# Looking for some firewall recommendations

## Saundersx

I will be upgrading my aging pos linuxbox within the next week or two. As it stands I have been using shorewall for the past 6 years or so as my firewall. Although it does everything firewall-wise I want I am looking for something with a bit more "monitoring". For example I would like to be able to view network traffic, maybe by port or by computer. Be able to open/close ports, setup portknocking, openvpn etc more easily. 

I am also interested in any advice on an IDS, something less retardo then snort preferably   :Very Happy:  Also I would also like to be able to log my bandwidth, in something that keeps specific info unlike say cacti (rrd files). 

I'm also open to any other nicities that people suggest. The computer will have some juice (unlike this one) so I want to take advantage of that.

ps. I am not looking to make this a dedicated firewall. It will double as a pvr/development box.

----------

## alex.blackbit

Saundersx,

IMHO shorewall is a very good iptables frontend, why move away from it?

maybe this solves your monitoring/statistics needs (at least partly).

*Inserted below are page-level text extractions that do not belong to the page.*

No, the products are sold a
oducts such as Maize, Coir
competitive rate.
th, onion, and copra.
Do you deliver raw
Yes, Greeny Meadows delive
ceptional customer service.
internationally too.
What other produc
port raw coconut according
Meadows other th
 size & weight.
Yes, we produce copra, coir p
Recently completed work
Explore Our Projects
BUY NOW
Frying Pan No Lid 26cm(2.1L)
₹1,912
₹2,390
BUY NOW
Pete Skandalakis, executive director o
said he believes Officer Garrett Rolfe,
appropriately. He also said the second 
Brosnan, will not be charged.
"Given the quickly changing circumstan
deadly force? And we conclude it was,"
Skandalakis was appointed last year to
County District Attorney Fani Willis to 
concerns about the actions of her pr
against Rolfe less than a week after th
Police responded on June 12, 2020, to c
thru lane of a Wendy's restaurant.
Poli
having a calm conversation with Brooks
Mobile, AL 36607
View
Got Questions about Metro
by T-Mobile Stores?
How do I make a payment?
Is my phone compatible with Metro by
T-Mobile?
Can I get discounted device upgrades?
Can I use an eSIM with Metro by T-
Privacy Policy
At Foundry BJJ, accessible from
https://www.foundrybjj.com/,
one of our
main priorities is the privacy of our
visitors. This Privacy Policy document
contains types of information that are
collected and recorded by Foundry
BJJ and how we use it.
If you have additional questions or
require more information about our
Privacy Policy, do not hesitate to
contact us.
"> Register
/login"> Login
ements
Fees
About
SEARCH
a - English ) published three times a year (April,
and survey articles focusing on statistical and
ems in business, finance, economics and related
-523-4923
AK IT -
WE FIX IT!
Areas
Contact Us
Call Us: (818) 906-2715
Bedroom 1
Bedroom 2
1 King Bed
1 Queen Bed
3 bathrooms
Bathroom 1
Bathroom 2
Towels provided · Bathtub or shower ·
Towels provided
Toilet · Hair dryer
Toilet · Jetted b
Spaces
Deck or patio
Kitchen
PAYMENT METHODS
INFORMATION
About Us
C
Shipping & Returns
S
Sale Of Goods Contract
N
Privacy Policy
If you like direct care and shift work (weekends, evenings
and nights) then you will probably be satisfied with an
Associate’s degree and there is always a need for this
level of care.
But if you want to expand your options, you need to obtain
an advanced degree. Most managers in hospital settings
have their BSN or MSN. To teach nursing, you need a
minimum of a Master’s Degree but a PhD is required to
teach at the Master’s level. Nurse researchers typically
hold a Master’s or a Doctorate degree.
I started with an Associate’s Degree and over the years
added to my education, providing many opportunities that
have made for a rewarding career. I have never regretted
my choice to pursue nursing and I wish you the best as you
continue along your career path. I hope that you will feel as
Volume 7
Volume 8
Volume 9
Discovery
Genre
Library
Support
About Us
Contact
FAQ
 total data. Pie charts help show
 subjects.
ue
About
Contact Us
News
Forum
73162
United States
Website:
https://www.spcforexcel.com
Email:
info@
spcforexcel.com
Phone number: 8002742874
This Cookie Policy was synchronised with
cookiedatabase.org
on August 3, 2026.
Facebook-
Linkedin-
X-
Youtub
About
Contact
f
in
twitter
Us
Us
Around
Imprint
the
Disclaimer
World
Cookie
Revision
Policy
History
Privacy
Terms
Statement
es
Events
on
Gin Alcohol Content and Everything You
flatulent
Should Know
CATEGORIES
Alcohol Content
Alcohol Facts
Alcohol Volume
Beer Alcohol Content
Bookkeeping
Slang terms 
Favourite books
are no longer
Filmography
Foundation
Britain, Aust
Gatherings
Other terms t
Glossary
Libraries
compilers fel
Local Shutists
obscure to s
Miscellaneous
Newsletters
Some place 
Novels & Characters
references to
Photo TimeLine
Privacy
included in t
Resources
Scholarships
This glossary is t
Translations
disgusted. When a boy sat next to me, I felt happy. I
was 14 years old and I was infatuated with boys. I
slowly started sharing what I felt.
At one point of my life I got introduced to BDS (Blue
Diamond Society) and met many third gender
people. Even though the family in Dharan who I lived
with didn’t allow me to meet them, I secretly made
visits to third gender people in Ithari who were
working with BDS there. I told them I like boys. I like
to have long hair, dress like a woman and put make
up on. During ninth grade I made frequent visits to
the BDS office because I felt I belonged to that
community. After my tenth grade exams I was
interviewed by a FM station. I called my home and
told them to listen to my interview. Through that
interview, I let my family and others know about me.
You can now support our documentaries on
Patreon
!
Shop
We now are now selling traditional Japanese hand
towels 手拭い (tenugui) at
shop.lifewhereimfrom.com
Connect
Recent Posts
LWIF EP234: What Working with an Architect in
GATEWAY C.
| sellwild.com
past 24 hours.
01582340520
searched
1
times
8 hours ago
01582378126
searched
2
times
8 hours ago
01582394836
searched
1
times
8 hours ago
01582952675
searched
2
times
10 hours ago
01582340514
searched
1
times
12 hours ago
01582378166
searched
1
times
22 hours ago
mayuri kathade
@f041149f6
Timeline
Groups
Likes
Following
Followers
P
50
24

current network traffic can be visualized with other tools, e.g. net-analyzer/{ntop,bmon,ibmonitor,ifstat,ifstatus,iftop,iptraf}, ... this does not have so much to do with the firewall management itself.

----------

## alatar

You can read this for some examples.

----------

## Saundersx

from the reading ive done I may just stick with shorewall. but I'm still looking for good web-based monitoring, not interested in the command-line ones.

----------